Give each line of the entries as a row of a Markdown table with the columns No. and Text, starting at the first line and stopping after the line that contains "2: (657, 391)". Skip blank lines, and leave the pictures out of the table.
==== RECORDS TO USE ====
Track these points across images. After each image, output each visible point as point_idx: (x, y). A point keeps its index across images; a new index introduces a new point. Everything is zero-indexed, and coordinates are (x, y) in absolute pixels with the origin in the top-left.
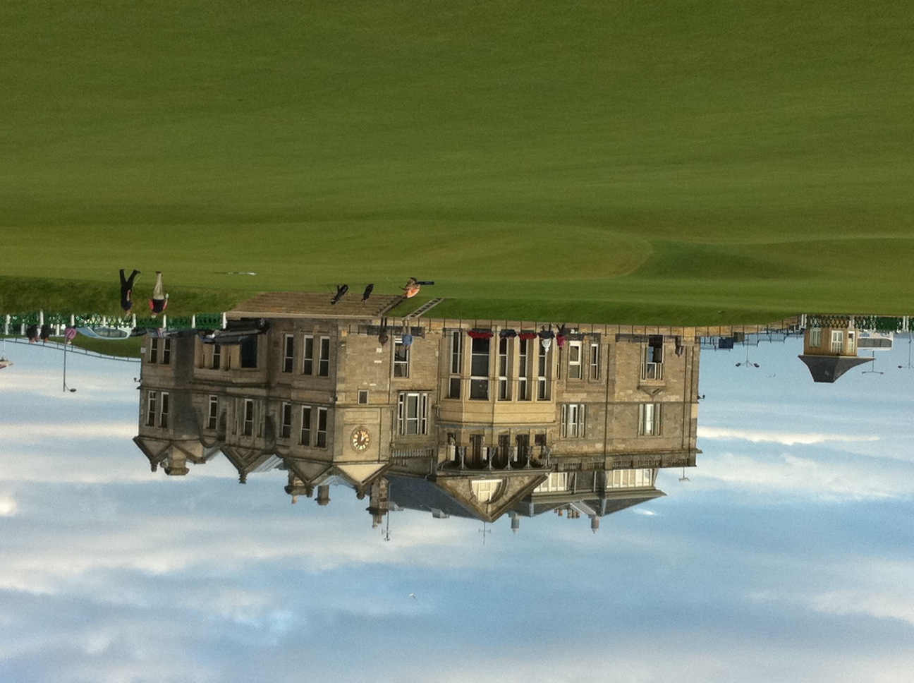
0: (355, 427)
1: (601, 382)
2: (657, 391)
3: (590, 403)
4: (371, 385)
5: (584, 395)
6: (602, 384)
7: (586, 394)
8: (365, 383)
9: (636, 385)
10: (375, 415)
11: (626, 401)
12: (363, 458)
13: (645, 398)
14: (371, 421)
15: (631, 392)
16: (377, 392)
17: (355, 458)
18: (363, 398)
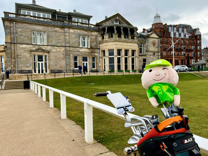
0: (155, 47)
1: (73, 55)
2: (37, 50)
3: (78, 47)
4: (152, 57)
5: (81, 50)
6: (72, 54)
7: (80, 51)
8: (154, 57)
9: (51, 53)
10: (151, 49)
11: (56, 47)
12: (153, 39)
13: (44, 47)
14: (152, 48)
15: (53, 50)
16: (151, 55)
17: (155, 39)
18: (154, 54)
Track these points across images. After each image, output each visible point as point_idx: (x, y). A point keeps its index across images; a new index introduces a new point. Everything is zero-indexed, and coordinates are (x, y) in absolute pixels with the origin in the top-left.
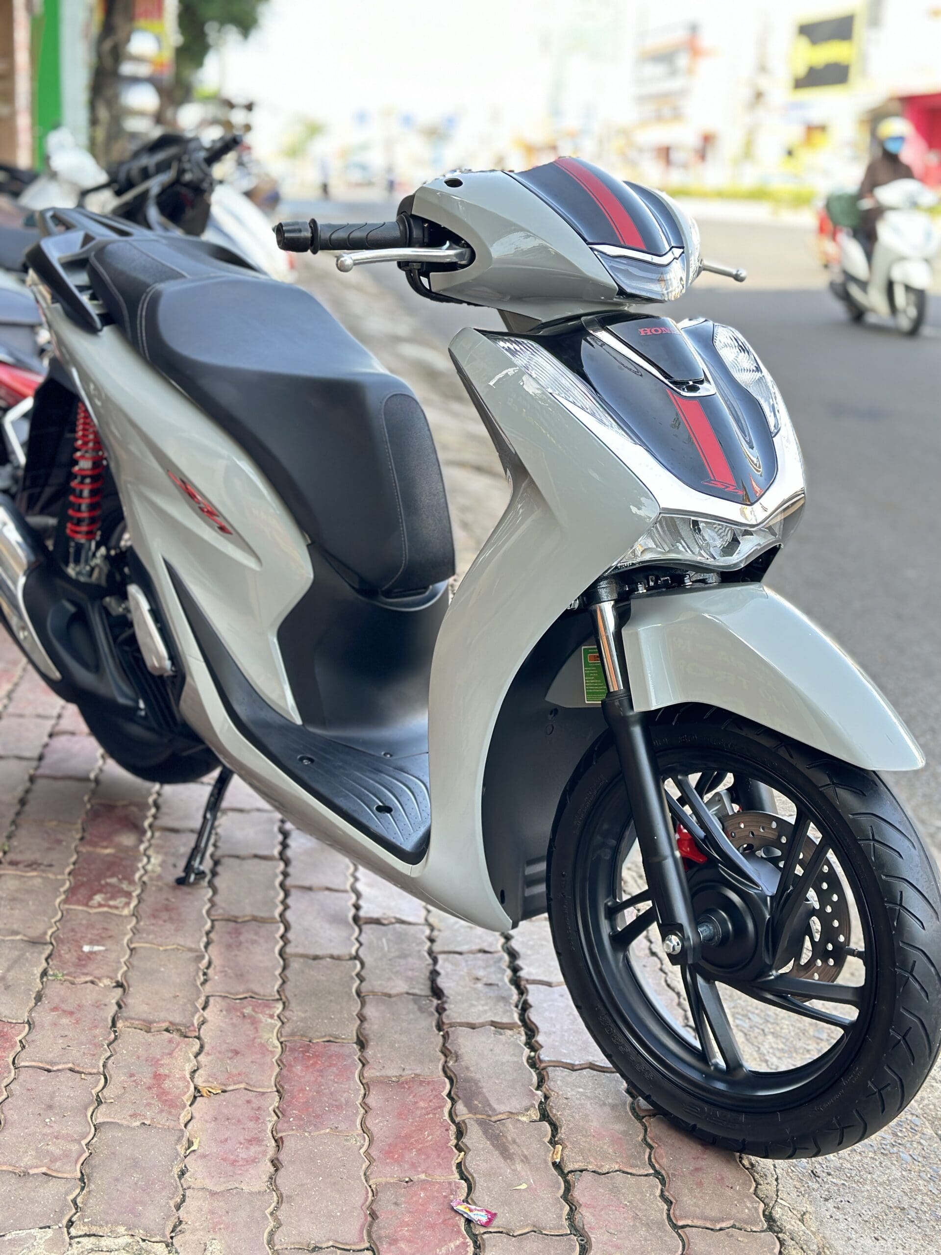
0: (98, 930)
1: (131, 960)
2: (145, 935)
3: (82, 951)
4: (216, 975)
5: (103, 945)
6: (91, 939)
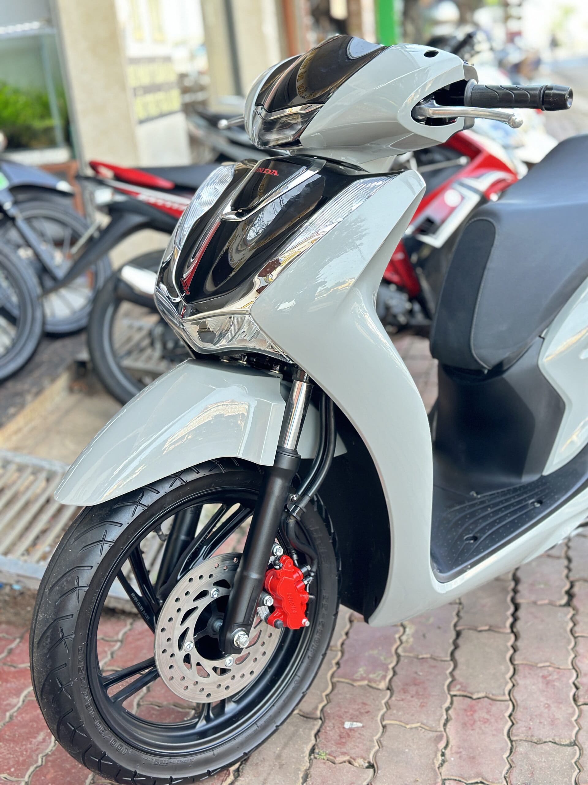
0: (358, 705)
1: (382, 739)
2: (395, 712)
3: (344, 728)
4: (452, 757)
5: (360, 722)
6: (351, 715)
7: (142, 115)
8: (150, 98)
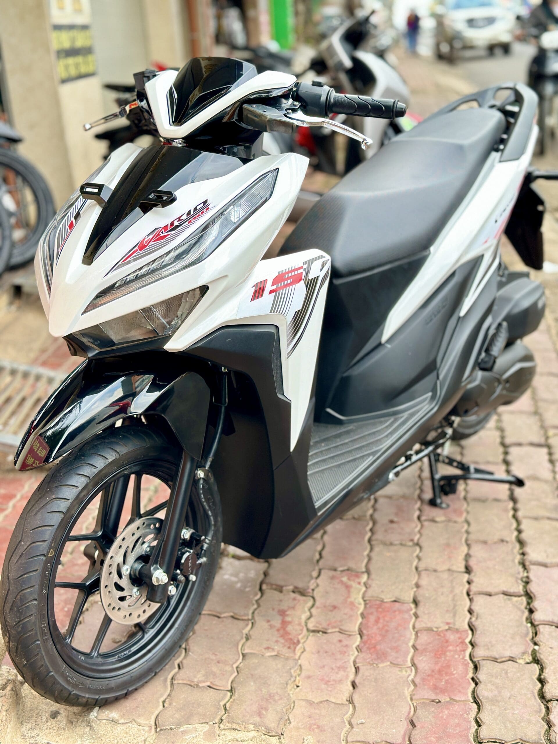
4: (327, 555)
7: (64, 75)
8: (71, 61)
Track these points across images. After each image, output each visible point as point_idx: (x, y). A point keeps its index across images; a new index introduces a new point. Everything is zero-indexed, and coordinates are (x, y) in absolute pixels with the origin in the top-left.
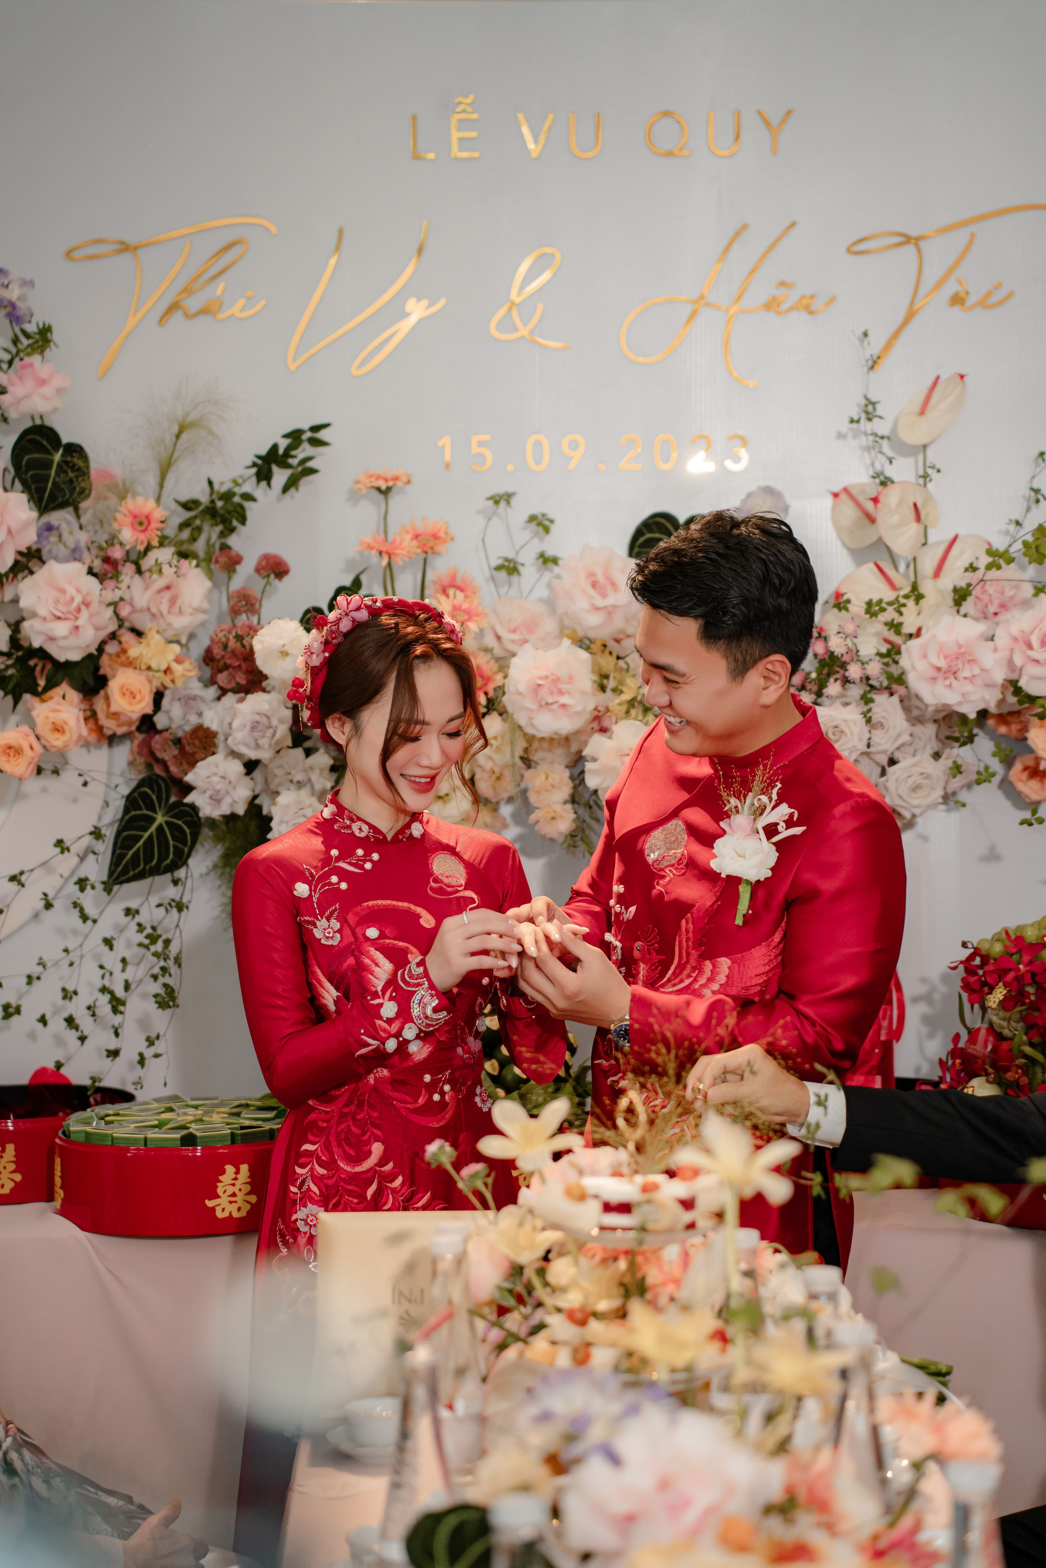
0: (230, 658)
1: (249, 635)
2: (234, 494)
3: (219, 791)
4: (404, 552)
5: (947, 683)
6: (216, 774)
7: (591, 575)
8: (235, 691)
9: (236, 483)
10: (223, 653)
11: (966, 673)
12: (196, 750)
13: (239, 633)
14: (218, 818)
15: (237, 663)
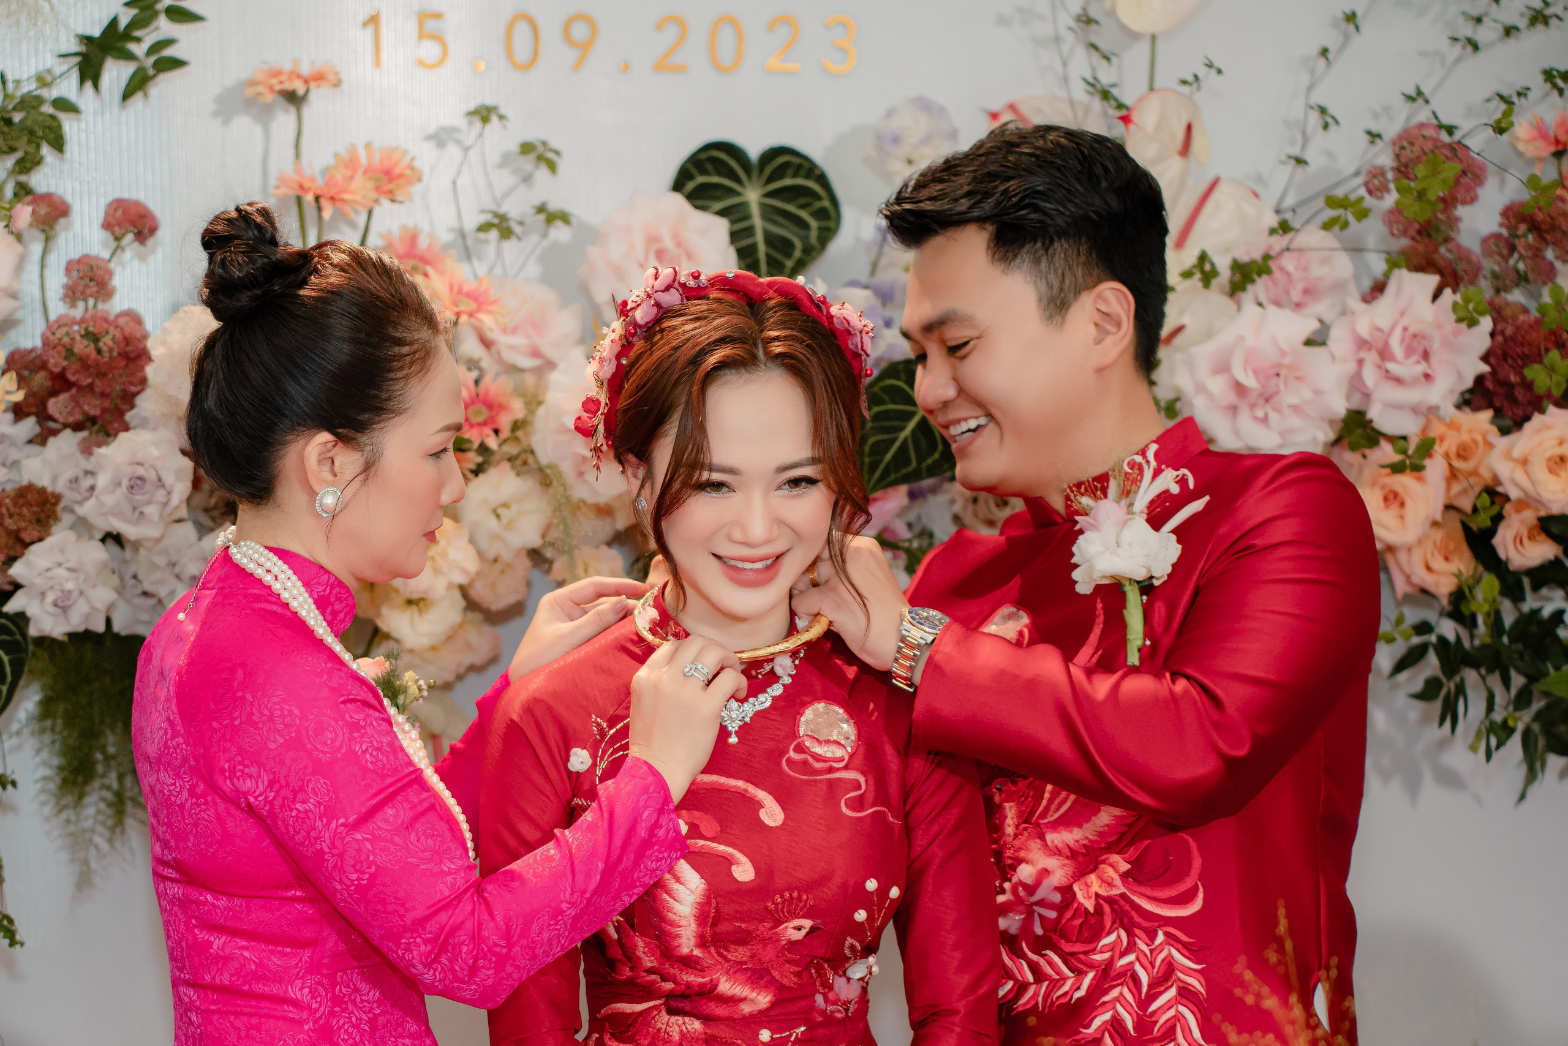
0: (77, 372)
1: (107, 333)
2: (39, 100)
3: (70, 592)
4: (358, 198)
5: (1260, 413)
6: (60, 565)
7: (652, 239)
8: (77, 427)
9: (43, 81)
10: (65, 363)
11: (1292, 399)
12: (23, 524)
13: (91, 329)
14: (60, 638)
15: (90, 380)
====
*ANSWER*:
| No. | Text |
|---|---|
| 1 | Track these points across images. After each image, output each visible point as point_idx: (x, y). A point keeps its index across images; a new index introduces a new point. Everything is zero-indexed, and coordinates are (x, y) in absolute pixels with the origin in the top-left. |
| 2 | 0: (355, 427) |
| 3 | 1: (601, 382) |
| 4 | 2: (657, 391) |